His uncertainty was signally apparent. So was his disappointment.
“And you cannot bring her back here.”
Again he looked away.
“Don’t do it. Don’t bring her back to suffer that humiliation. To live where she had once been in service, to live as you have lived—controlled and cowering.”
“Claire!”
“Promise me, Archer.”
“Certainly you don’t mean to just let her go?” he asked of her. “You will find her?”

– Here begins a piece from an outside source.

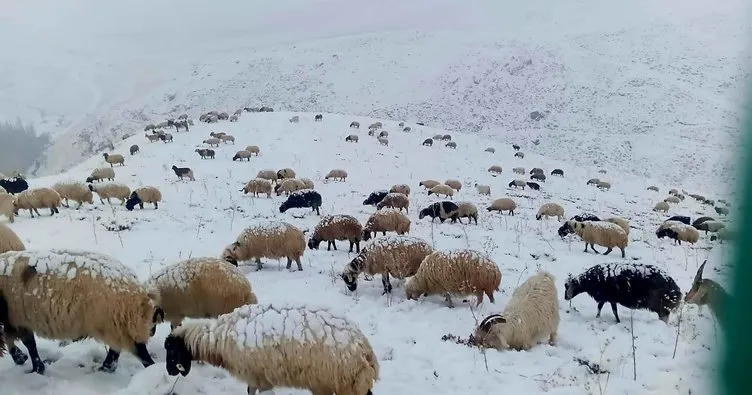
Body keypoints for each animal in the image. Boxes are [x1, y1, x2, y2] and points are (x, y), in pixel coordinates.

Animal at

“I will do everything in my power, yes.”
“And when you do?”
“I can make you no promises.”
“Claire.”
“You have your future to think of. Then we shall see. But we are talking of trifles as far as I’m concerned. It is her and her alone I am thinking of. It’s possibly my fault her family has come for her now. If I had not planned to take her away… If I had not encouraged you… I think your uncle would not have interfered. Or at least not so soon.”
“He has done this?”
“He has plans for you, Archer. As you and I both know. If you mean to separate yourself, you’ll have to do it quickly. Quickly, but very carefully. He’s not one to be underestimated. He has a firm hold on you, and if he can, he’ll keep it that way.”
He seemed to consider this. It was the most she could hope for.
“Goodbye, Archer.” She turned from the room and left him, all alone and to his own thoughts.
Archer, defeated, threw himself back into his chair. His uncle had sent her back to her family? Had she left them willingly, then? What on earth could be so bad as to make a life of servitude a welcome alternative? But if she did not want to return… London. What were the odds of finding one woman in a city of nearly four million? To the devil with the odds! She would be found.